Ministerpräsident Olaf Lies, Vizeministerpräsidentin Julia Willie Hamburg und DGB-Chef Dr. Ernesto Harder rufen gemeinsam auf: Niedersachsens Beschäftigte sollen an den Betriebsratswahlen teilnehmen. Der Startschuss fiel am 1. März 2026. Bis Mai läuft die Wahlperiode bundesweit.
Ein ungewöhnliches Bündnis mit klarer Botschaft
Dass eine Landesregierung gemeinsam mit dem Deutschen Gewerkschaftsbund öffentlich für Betriebsratswahlen wirbt, ist nicht selbstverständlich. In Niedersachsen ist es geschehen. Lies und Hamburg traten Seite an Seite mit DGB-Landeschef Dr. Ernesto Harder vor die Öffentlichkeit.
Harder betonte die demokratische Bedeutung der Wahl. Betriebsräte stünden für Mitbestimmung und Demokratie im Betrieb. Er rief die Beschäftigten in Niedersachsen ausdrücklich auf, sich zu beteiligen. Nur wer wählt, gestaltet die Arbeitsbedingungen im eigenen Unternehmen mit.
Die Landesregierung unterstützt diesen Appell. Für Ministerpräsident Lies ist betriebliche Mitbestimmung kein gewerkschaftliches Nischenthema. Sie ist Teil einer funktionierenden Wirtschaftsdemokratie.
Wer wählen darf und was auf dem Spiel steht
Wahlberechtigt sind alle Arbeitnehmerinnen und Arbeitnehmer ohne Leitungsfunktion ab 18 Jahren. Voraussetzung ist, dass der Betrieb mindestens fünf Beschäftigte hat. Erst dann kann überhaupt ein Betriebsrat gewählt werden.
Betriebsräte haben in Deutschland weitreichende Rechte. Sie können bei Arbeitszeiten, Urlaubsplanung und sozialen Angelegenheiten mitbestimmen. Bei betriebsbedingten Kündigungen haben sie ein Anhörungsrecht. Auch bei Umstrukturierungen müssen Arbeitgeber den Betriebsrat einbeziehen.
Diese Rechte greifen aber nur, wenn ein Betriebsrat vorhanden ist. Und der entsteht nur durch Wahl. Wer nicht wählt, verzichtet auf diesen Einfluss.
Wahlperiode läuft bis Mai 2026
Die Betriebsratswahlen finden regulär alle vier Jahre statt. Der aktuelle Wahlzeitraum begann am 1. März 2026 und endet im Mai 2026. In dieser Zeit können Betriebe die Wahl organisieren und durchführen.
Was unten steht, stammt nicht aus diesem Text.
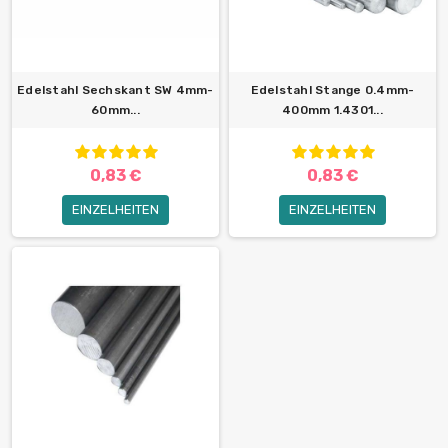
Edelstahl Sechskant SW 4mm-
Edelstahl Stange 0.4mm-
60mm...
400mm 1.4301...
0,83 €
0,83 €
EINZELHEITEN
EINZELHEITEN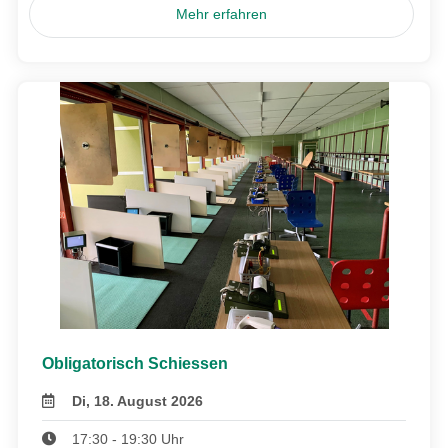
Mehr erfahren
Obligatorisch Schiessen
Di, 18. August 2026
17:30 - 19:30 Uhr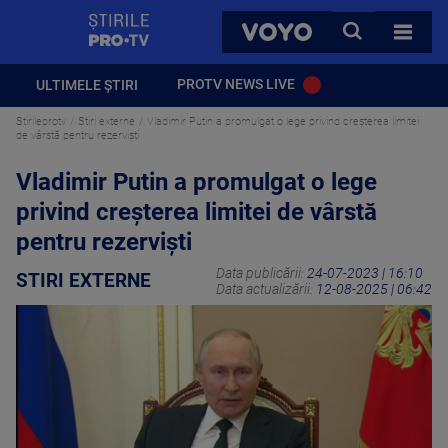
StirilePROTV
CAUTA
VOYO
TOATE 
PROTV NEWS LIVE
ULTIMELE ȘTIRI
Stirileprotv
Stiri externe
Vladimir Putin a promulgat o lege privind creșterea limitei
de vârstă pentru rezerviști
Vladimir Putin a promulgat o lege
privind creșterea limitei de vârstă
pentru rezerviști
Data publicării:
24-07-2023 | 16:10
STIRI EXTERNE
Data actualizării:
12-08-2025 | 06:42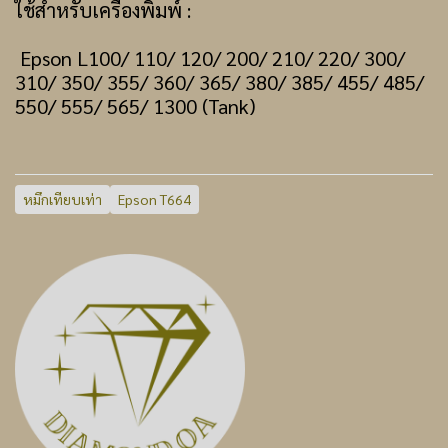
ใช้สำหรับเครื่องพิมพ์ :
Epson L100/ 110/ 120/ 200/ 210/ 220/ 300/
310/ 350/ 355/ 360/ 365/ 380/ 385/ 455/ 485/
550/ 555/ 565/ 1300 (Tank)
หมึกเทียบเท่า
Epson T664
Betriebe mit mehr als 100 Beschäftigten müssen in der Regel einen Wahlvorstand einrichten. Dieser organisiert den gesamten Ablauf. Auch kleinere Betriebe können einen Betriebsrat wählen, sofern die Mindestzahl von fünf Beschäftigten erreicht ist.
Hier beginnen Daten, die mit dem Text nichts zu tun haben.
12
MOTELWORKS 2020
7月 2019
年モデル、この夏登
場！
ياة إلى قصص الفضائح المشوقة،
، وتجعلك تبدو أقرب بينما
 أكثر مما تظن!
Der DGB begleitet den Prozess mit Informations- und Beratungsangeboten. Ziel ist es, möglichst viele Betriebe zur Durchführung einer Wahl zu bewegen und die Beteiligung der Belegschaften zu stärken.
Niedersachsen als Industriestandort mit Mitbestimmungstradition
Niedersachsen ist ein bedeutender Industriestandort. Große Unternehmen wie Volkswagen haben die Mitbestimmungskultur im Land geprägt. Das Land hält als Aktionär Anteile an VW und ist damit selbst Teil des Mitbestimmungsgefüges.
Vor diesem Hintergrund ist das gemeinsame Signal von Landesregierung und DGB auch wirtschaftspolitisch zu lesen. Betriebliche Mitbestimmung soll kein Konfliktfeld sein. Sie soll als Instrument des sozialen Ausgleichs und der betrieblichen Stabilität verstanden werden.
Julia Willie Hamburg hat als Vizeministerpräsidentin und Wirtschaftspolitikerin dieses Thema mitbesetzt. Ihre Beteiligung an dem Aufruf unterstreicht, dass die Landesregierung Mitbestimmung als wirtschaftspolitisches Anliegen begreift.
Fazit: Klares Signal aus Hannover
Das gemeinsame Auftreten von Landesregierung und DGB sendet ein deutliches Signal. Mitbestimmung im Betrieb ist kein Randthema. Sie ist Teil des gesellschaftlichen Zusammenhalts. Niedersachsens Beschäftigte haben bis Mai 2026 die Möglichkeit, davon Gebrauch zu machen. Der Appell aus Hannover ist klar: Wählen gehen, Mitbestimmung sichern.